We know that if we want to construct a space with a given fundamental group $G$ ,we can use cells and attaching maps, or fundamental domains and attaching maps, as in : How to determine space with a given fundamental group.
But there is a different way: if $M$ is, I think a manifold, and $G$ acts proper-discontinuously on $M$, then the quotient $ M/G$ has $G$ as a fundamental group. EDIT: As Seirios points out, $M$ may have to be simply-connected.

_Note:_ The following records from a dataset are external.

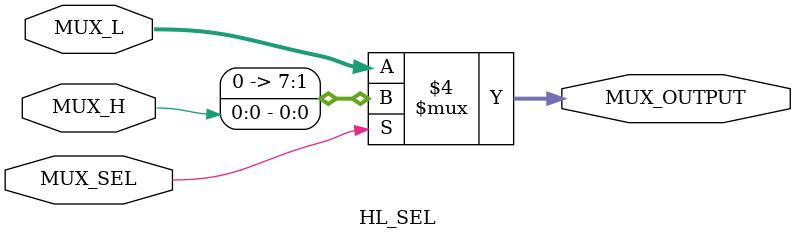
<source format=sv>
`timescale 1ns / 1ps


module HL_SEL(
    input MUX_SEL,
    input [7:0] MUX_L,
    input MUX_H,
    output logic [7:0] MUX_OUTPUT
    );
    always_comb
    begin
    if(MUX_SEL == 0)
    MUX_OUTPUT = MUX_L;
    else
    MUX_OUTPUT = MUX_H;
    end
endmodule

</source>
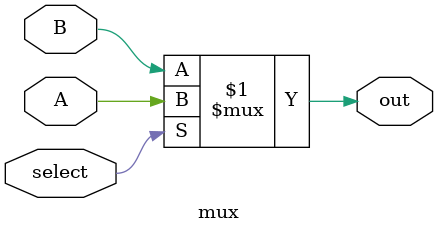
<source format=v>
module mux(A,B,select,out);
input A,B,select;
output out;
	assign out=select?A:B;
endmodule
</source>
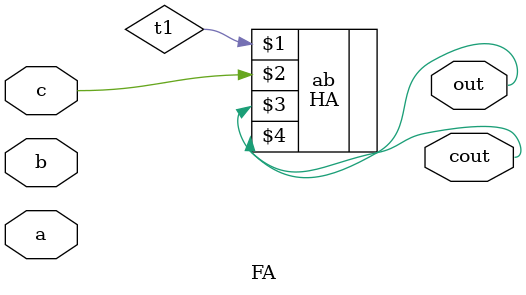
<source format=v>
`include "HA.v"
module FA
(
	input a, b, c,
	output out, cout
);
	wire ha_sum,ha_cout;
	HA aa(a, b, ha_sum, ha_cout);
	HA ab(t1, c, out, cout);
endmodule

</source>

Now, can we always do this for any group $G$, i.e., can we always construct a space with fundamental group $G$ by defining a proper discontinuous action $M/G$? Can we always find $M$ so that the action is of the necessary type? Thanks.
You don't need any hypotheses on $M$. For any topological group $G$, we can construct a weakly contractible space $EG$ on which $G$ acts freely. The resulting quotient $BG$ is called the classifying space of $G$, and when $G$ is discrete it is an Eilenberg-MacLane space $K(G, 1)$, and in particular has fundamental group $G$. Both $EG$ and $BG$ can be constructed using the bar construction.
If you want $M$ to be a reasonable manifold then there are some size conditions on $G$: in particular, if you want $M/G$ to be a closed manifold then $G$ must be finitely presented. With this caveat, as Mike Miller says in the comments, it's known that any finitely presented group occurs as the fundamental group of some closed $4$-manifold, and you can take $M$ to be its universal cover.